30/08/2025
Il LUTTO secondo Massimo Recalcati, psicoanalista italiano e allievo di Jacques Lacan, non è qualcosa da "guarire" nel senso medico del termine, ma è un processo psichico complesso che richiede tempo, elaborazione e trasformazione.
Ecco alcuni punti chiave del suo pensiero:
1. Il lutto come trauma e ferita del desiderio
Recalcati definisce il lutto come una ferita radicale del desiderio: la perdita dell’altro interrompe il nostro rapporto con il futuro, il senso e il desiderio stesso.
La morte dell’altro significativo (partner, genitore, figlio, amico) può far vacillare il nostro stesso essere.
2. Il rischio del lutto patologico
Un lutto non elaborato può diventare melanconia o depressione, cioè una forma patologica in cui il soggetto non riesce a "lasciar andare" l’oggetto perduto e si identifica con esso.
In questi casi, il soggetto non riesce a distinguersi dalla perdita, e trasforma la mancanza in annullamento del sé.
3. Elaborare il lutto significa far spazio alla mancanza
Per Recalcati, elaborare il lutto non significa dimenticare o cancellare il dolore, ma dare un nuovo senso alla mancanza.
Significa accettare che l’altro non c’è più, ma che il suo segno rimane inscritto dentro di noi, trasformandosi in memoria, in eredità simbolica.
Il lutto si elabora quando il soggetto riesce a reinvestire il desiderio, cioè a tornare a vivere, pur portando dentro di sé la mancanza.
4. La trasformazione del dolore in testimonianza d’amore
Recalcati parla anche della possibilità di trasformare il dolore della perdita in un atto d’amore, nel continuare a vivere anche in nome dell’altro, senza che questo significhi negarne l’assenza.

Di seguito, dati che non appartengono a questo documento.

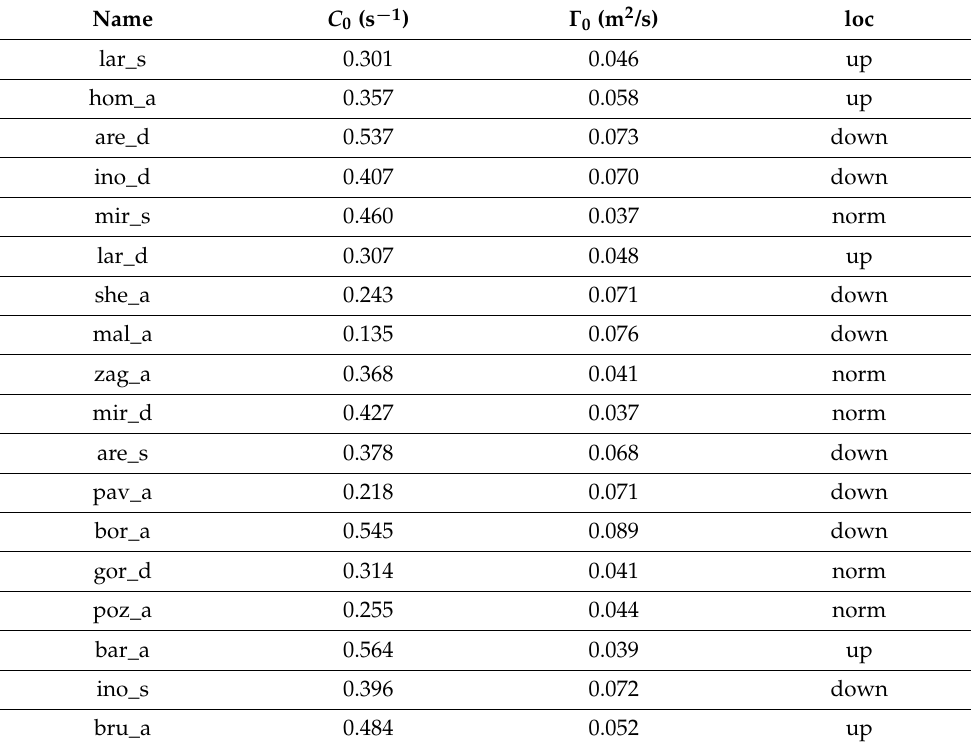
Table 1. Values of constants C 0 and Γ 0 for the studied aortas, ‘loc’—localization of aortic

5. La scrittura, la parola, la cura
Parlare del lutto, scriverne, portarlo nella parola (come si fa in psicoterapia) è un atto essenziale.
Il lutto può essere elaborato attraverso la narrazione e la condivisione, che lo trasformano da ferita muta in segno vivo.
Come si può "guarire" dal lutto?
Accettando la mancanza, attraversando il dolore senza evitarlo, e riaprendo il desiderio alla vita, trasformando la perdita in una presenza simbolica.
Non si torna "come prima", ma si può tornare a desiderare, portando con sé il segno di chi non c'è più.